# Testo fornito
Bailey nasce a Sheffield, in Inghilterra. Musicista della terza generazione, iniziò a suonare la chitarra all'età di dieci anni, continuando gli studi anche con John Duarte. Da adulto trovò lavoro come chitarrista e turnista in club, radio, sale da ballo e così via, suonando con svariati artisti fra cui Gracie Fields, Bob Monkhouse e Kathy Kirby, e su programmi televisivi come Opportunity Knocks. Bailey fu anche un membro del trio fondato a Sheffield nel 1963 con Tony Oxley e Gavin Bryars che fu chiamato "Joseph Holbrooke" (dal nome del compositore, del cui repertorio in realtà non hanno mai eseguito niente..). Sebbene all'inizio facessero jazz “convenzionale”, questo gruppo sviluppò una linea sempre più libera[1].
Nel 1970 Bailey fondò l'etichetta discografica Incus con Tony Oxley, Evan Parker e Michael Walters. Ebbe una grande influenza poiché rappresentava la prima etichetta indipendente nel Regno Unito di proprietà di musicisti. Oxley e Walters se ne andarono presto; Parker e Bailey continuarono come co-direttori fino verso la metà degli anni '80, quando l'attrito fra i due determinò la dipartita di Parker. Bailey continuò a dirigere l'etichetta con la compagna Karen Brookman fino alla morte nel 2005.
Insieme a una serie di altri musicisti, Bailey fondò la rivista Musics nel 1975. La rivista venne descritta come “rivista d'arte sulla impromentale sperivisazione” (“impromental experivisation”) e circolava attraverso una rete di negozi di musica orientati in questa direzione, diventando probabilmente una delle pubblicazioni sul jazz più significative della seconda metà degli anni '70, necessaria alla fondazione della Collettiva dei Musicisti di Londra.
Nel 1980 scrive il libro “Improvvisazione: Natura e Pratica”, che fu adattato dal Channel Four inglese sotto forma di serie TV divisa in quattro parti all'inizio degli anni '90, scritta e illustrata da Bailey.

# Compito
Spiega perché, secondo il testo fornito, l'etichetta Incus ebbe una grande influenza.

# Dati forniti

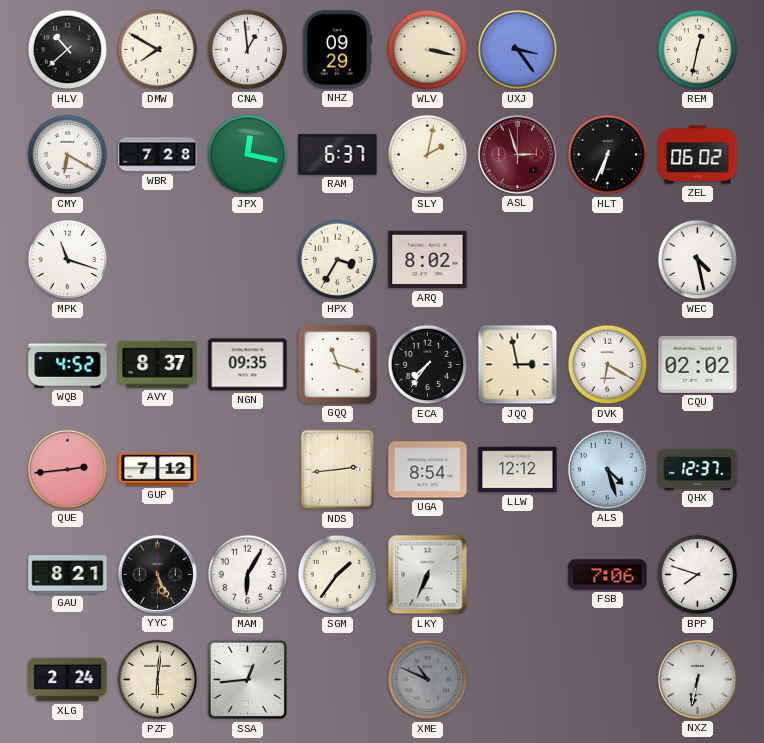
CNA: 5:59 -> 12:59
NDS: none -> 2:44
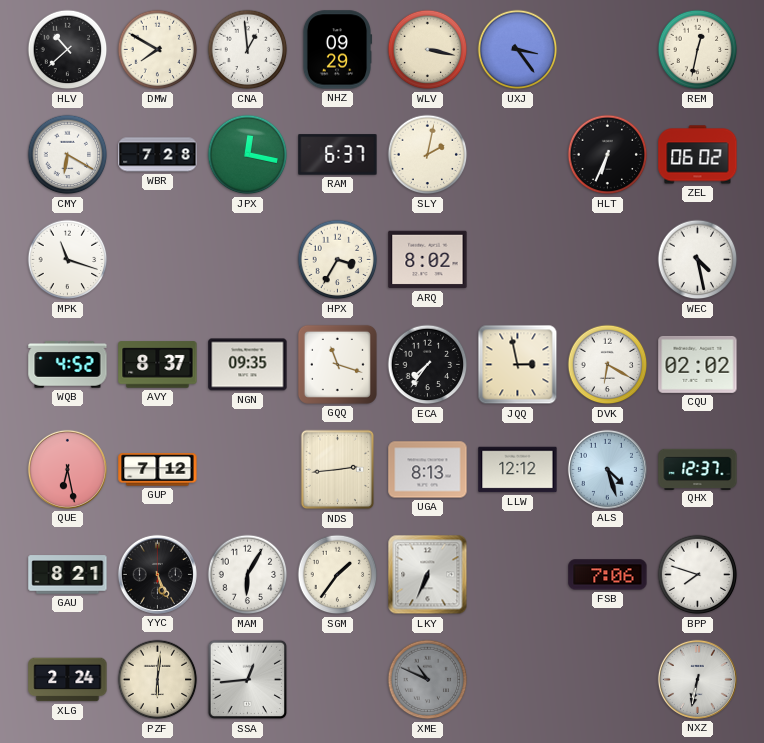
ASL: 2:57 -> none
QUE: 2:44 -> 6:28
UGA: 8:54 -> 8:13
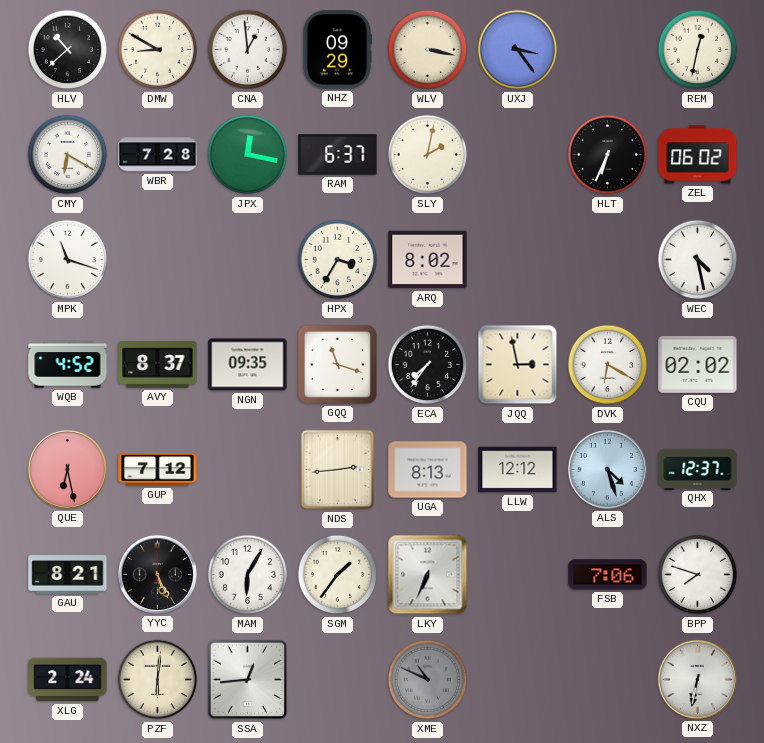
DMW: 7:50 -> 8:50
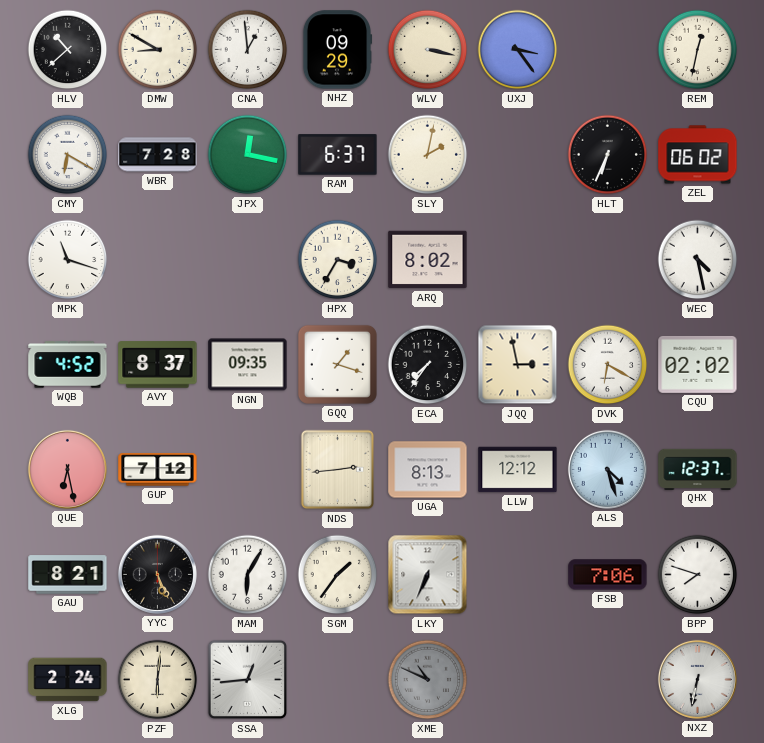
GQQ: 11:18 -> 1:18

# Soluzione
L'etichetta Incus ebbe una grande influenza perché fu la prima etichetta indipendente del Regno Unito di proprietà di musicisti. Bailey la fondò nel 1970 con Tony Oxley, Evan Parker e Michael Walters.